Anche se le donne medico specie negli ultimi anni sopravvanzano in numero i colleghi maschi, la componente femminile della professione non riesce a sviluppare quello spessore contrattuale di cui può servirsi almeno sulla carta. Si tratta di dimensioni ancora nuove e ancora poco indagate, nel mondo medico, e tra l’altro sembrano realizzarsi in modo non uniforme rispetto agli ambiti territoriali e rispetto ai diversi livelli assistenziali o aree specialistiche. Penso che nessuna istituzione da lei indicata abbia posto l’attenzione che merita il fenomeno e abbia valutato questa trasformazione cercando di capire quali saranno le relazioni interne ed esterne, ma anche quali saranno i rapporti di forza e di potere. Inoltre debbo dire che non mi sembra che si conducano ricerche su di una rinnovata identità professionale di genere non solo sul piano clinico e tecnologico, ma soprattutto sul piano organizzativo sanitario; una rinnovata identità femminile che deve tra l’altro adeguarsi agli indirizzi di specializzazione dominanti e alla nuova cultura di servizio richiesta per la sanità pubblica. Sono questioni che reclamano un bisogno diffuso di nuovi contenuti formativi, di nuovi orientamenti di valore e anche di una nuova concezione di governo clinico. Ci troviamo di fronte a mutamenti culturali profondi, dobbiamo essere messi in grado di prevenire il ripetersi dei tanti errori commessi nel passato in sanità.

Lei crede che ci siano nel nostro Paese le volontà culturali, politiche, professionali e organizzative affinché le donne capaci occupino posti di leader?

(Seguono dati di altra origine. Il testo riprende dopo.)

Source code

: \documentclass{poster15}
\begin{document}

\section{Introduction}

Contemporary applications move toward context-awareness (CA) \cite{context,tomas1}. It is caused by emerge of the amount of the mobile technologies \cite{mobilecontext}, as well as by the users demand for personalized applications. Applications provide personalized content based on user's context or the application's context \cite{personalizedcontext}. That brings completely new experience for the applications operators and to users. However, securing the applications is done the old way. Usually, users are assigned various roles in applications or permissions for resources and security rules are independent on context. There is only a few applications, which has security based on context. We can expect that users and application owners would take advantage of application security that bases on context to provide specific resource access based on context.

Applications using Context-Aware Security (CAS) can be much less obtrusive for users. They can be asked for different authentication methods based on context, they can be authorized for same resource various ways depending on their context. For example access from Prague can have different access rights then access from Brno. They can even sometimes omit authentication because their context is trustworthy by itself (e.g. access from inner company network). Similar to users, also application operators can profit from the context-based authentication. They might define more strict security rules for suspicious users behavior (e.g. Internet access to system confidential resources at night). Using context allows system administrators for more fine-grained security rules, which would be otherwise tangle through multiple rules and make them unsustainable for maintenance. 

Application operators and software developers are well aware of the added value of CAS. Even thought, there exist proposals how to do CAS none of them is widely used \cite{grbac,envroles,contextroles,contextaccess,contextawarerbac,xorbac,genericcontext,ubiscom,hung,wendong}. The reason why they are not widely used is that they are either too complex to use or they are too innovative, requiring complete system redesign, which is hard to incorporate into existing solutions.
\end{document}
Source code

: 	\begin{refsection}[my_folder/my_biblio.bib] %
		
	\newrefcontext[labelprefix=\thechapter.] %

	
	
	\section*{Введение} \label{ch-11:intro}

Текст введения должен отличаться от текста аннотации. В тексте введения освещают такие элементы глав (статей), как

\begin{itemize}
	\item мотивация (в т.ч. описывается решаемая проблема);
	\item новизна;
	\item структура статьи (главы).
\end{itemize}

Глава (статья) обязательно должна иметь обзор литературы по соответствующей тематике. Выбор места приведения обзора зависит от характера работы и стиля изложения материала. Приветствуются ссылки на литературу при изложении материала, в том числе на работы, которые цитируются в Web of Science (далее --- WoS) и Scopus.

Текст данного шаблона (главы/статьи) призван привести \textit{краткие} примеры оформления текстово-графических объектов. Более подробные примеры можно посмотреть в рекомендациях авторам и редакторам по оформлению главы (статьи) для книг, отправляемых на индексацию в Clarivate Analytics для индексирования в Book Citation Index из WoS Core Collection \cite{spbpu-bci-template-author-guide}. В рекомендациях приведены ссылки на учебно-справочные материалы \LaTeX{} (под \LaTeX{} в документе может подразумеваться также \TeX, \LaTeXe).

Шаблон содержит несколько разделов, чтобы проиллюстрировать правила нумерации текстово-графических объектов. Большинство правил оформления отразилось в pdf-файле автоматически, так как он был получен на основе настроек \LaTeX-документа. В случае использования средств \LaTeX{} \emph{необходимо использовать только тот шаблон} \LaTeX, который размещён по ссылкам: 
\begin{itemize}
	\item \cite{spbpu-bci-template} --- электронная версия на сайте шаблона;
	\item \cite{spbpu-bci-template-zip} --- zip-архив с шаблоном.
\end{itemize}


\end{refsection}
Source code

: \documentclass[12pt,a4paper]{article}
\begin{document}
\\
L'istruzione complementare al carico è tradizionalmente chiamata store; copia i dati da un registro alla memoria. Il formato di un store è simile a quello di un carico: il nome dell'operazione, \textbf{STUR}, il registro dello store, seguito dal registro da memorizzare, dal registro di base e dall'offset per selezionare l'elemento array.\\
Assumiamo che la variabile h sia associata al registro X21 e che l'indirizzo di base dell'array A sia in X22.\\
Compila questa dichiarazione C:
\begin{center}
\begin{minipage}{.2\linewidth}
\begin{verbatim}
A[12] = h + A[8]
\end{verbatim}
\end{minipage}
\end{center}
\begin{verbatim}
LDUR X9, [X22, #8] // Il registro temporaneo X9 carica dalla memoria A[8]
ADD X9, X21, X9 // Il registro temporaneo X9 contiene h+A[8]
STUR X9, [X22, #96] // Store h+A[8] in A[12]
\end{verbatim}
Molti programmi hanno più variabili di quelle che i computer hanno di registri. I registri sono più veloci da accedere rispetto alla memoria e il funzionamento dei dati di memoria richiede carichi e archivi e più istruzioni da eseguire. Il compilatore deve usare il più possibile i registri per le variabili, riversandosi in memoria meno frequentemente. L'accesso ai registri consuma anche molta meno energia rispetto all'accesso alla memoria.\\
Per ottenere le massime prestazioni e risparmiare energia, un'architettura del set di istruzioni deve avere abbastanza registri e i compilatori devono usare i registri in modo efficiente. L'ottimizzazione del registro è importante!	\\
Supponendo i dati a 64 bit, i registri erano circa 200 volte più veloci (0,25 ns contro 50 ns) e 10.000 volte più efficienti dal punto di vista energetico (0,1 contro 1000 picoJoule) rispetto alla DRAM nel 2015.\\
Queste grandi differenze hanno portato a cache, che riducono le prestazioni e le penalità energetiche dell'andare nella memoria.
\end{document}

Personalmente penso che non ci siano ostacoli anche se spesso mi sento ripetere che le donne medico subiscono una segregazione orizzontale dovuta al fatto che attualmente occupano solo alcuni settori dell’assistenza rispetto ad altri con il risultato che quando le “scelte” si riferiscono a posizioni più svantaggiate, è evidente che c’è alla base un meccanismo sociale di esclusione. Di pari passo quella verticale gerarchica, anche se ultimamente si assiste ad un lento incremento della rappresentanza femminile nelle posizioni in cui si ha potere decisionale, nel reclutamento e sulle carriere. Quello che mi auguro da medico maschio è che questo passaggio, sicuramente da favorire, non avvenga sulla base di comportamenti simili a quelli “maschili”, ma mantenendo e valorizzando quell’ aspetto di forte valenza antropologica che è la cultura femminile dell’ assistenza al malato, della tradizione tutta al femminile delle cure del corpo,un "valore" in sé, da aggiungere alla "scientificità" tipica del corpo di saperi medico, che più tradizionalmente si può interpretare come "maschile".

Presidente, in un suo intervento alcuni anni fa lei ha delineato le tappe del "lungo cammino delle donne in medicina": quanto sarà ancora lungo questo cammino prima di registrare effettivamente pari opportunità nei posti apicali del governo della salute?
Sono convinto che dipenda solo dalla volontà delle nostre colleghe. Penso che sia fondamentale in primo luogo che le donne tematizzino le disuguaglianze che subiscono, prendano coscienza dell’ingiustizia e incomincino a considerarla non più tollerabile. Come sosteniamo i diritti delle nostre mogli e figlie, penso che riesca sempre più facile per noi medici maschi abbandonare anche l’ultimo residuo di volontà di discriminazione nel mondo del lavoro verso le colleghe.